▶ _EXERCISE DIRECTIONS_:
Return every line of the material below verbatim, keeping the original order.

------------------------------------------------

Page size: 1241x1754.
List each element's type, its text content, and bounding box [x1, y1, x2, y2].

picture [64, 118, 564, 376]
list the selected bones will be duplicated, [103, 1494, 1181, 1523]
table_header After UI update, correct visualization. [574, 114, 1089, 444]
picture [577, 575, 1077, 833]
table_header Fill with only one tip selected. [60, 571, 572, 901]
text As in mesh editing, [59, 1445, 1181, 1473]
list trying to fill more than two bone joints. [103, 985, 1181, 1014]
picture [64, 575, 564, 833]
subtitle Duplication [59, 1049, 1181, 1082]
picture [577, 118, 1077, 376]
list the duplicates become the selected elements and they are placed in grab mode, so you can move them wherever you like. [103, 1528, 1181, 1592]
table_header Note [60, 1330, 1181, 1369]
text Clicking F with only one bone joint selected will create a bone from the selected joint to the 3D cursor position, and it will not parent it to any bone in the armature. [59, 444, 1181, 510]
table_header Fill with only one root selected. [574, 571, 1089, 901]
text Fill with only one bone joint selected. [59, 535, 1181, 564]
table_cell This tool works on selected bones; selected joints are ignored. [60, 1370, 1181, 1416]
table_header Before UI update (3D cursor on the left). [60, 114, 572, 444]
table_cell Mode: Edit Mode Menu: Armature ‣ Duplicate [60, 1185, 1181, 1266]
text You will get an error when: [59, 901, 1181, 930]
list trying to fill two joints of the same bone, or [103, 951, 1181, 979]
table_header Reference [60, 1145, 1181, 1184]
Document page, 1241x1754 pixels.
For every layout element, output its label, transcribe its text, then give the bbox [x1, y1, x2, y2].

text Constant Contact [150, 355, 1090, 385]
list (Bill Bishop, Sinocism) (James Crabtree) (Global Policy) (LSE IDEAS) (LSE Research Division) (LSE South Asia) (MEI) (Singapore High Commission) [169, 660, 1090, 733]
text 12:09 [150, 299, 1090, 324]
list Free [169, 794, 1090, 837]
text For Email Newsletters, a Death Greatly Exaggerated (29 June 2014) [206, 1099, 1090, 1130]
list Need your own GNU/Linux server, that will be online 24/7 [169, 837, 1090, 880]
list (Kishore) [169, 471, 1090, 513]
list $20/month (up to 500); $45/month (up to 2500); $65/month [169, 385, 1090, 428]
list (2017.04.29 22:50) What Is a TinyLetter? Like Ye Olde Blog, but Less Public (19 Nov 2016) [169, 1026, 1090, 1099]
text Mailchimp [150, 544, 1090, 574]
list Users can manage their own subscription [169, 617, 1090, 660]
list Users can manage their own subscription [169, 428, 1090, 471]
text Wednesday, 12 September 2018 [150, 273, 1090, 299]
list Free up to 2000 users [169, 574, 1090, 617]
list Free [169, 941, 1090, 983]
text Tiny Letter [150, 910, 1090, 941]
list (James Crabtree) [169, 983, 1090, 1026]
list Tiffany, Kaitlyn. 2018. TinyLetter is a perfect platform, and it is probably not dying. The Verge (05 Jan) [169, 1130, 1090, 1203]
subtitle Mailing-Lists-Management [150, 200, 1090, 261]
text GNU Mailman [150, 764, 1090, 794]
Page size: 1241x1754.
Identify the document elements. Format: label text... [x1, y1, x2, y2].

------------------------------------------------

▶ _TASK RESPONSE_:
Page size: 1241x1754.
List each element's type, its text content, and bounding box [x1, y1, x2, y2].

picture [64, 118, 564, 376]
list the selected bones will be duplicated, [103, 1494, 1181, 1523]
table_header After UI update, correct visualization. [574, 114, 1089, 444]
picture [577, 575, 1077, 833]
table_header Fill with only one tip selected. [60, 571, 572, 901]
text As in mesh editing, [59, 1445, 1181, 1473]
list trying to fill more than two bone joints. [103, 985, 1181, 1014]
picture [64, 575, 564, 833]
subtitle Duplication [59, 1049, 1181, 1082]
picture [577, 118, 1077, 376]
list the duplicates become the selected elements and they are placed in grab mode, so you can move them wherever you like. [103, 1528, 1181, 1592]
table_header Note [60, 1330, 1181, 1369]
text Clicking F with only one bone joint selected will create a bone from the selected joint to the 3D cursor position, and it will not parent it to any bone in the armature. [59, 444, 1181, 510]
table_header Fill with only one root selected. [574, 571, 1089, 901]
text Fill with only one bone joint selected. [59, 535, 1181, 564]
table_cell This tool works on selected bones; selected joints are ignored. [60, 1370, 1181, 1416]
table_header Before UI update (3D cursor on the left). [60, 114, 572, 444]
table_cell Mode: Edit Mode Menu: Armature ‣ Duplicate [60, 1185, 1181, 1266]
text You will get an error when: [59, 901, 1181, 930]
list trying to fill two joints of the same bone, or [103, 951, 1181, 979]
table_header Reference [60, 1145, 1181, 1184]
Document page, 1241x1754 pixels.
For every layout element, output its label, transcribe its text, then give the bbox [x1, y1, x2, y2].

text Constant Contact [150, 355, 1090, 385]
list (Bill Bishop, Sinocism) (James Crabtree) (Global Policy) (LSE IDEAS) (LSE Research Division) (LSE South Asia) (MEI) (Singapore High Commission) [169, 660, 1090, 733]
text 12:09 [150, 299, 1090, 324]
list Free [169, 794, 1090, 837]
text For Email Newsletters, a Death Greatly Exaggerated (29 June 2014) [206, 1099, 1090, 1130]
list Need your own GNU/Linux server, that will be online 24/7 [169, 837, 1090, 880]
list (Kishore) [169, 471, 1090, 513]
list $20/month (up to 500); $45/month (up to 2500); $65/month [169, 385, 1090, 428]
list (2017.04.29 22:50) What Is a TinyLetter? Like Ye Olde Blog, but Less Public (19 Nov 2016) [169, 1026, 1090, 1099]
text Mailchimp [150, 544, 1090, 574]
list Users can manage their own subscription [169, 617, 1090, 660]
list Users can manage their own subscription [169, 428, 1090, 471]
text Wednesday, 12 September 2018 [150, 273, 1090, 299]
list Free up to 2000 users [169, 574, 1090, 617]
list Free [169, 941, 1090, 983]
text Tiny Letter [150, 910, 1090, 941]
list (James Crabtree) [169, 983, 1090, 1026]
list Tiffany, Kaitlyn. 2018. TinyLetter is a perfect platform, and it is probably not dying. The Verge (05 Jan) [169, 1130, 1090, 1203]
subtitle Mailing-Lists-Management [150, 200, 1090, 261]
text GNU Mailman [150, 764, 1090, 794]
Page size: 1241x1754.
Identify the document elements. Format: label text... [x1, y1, x2, y2].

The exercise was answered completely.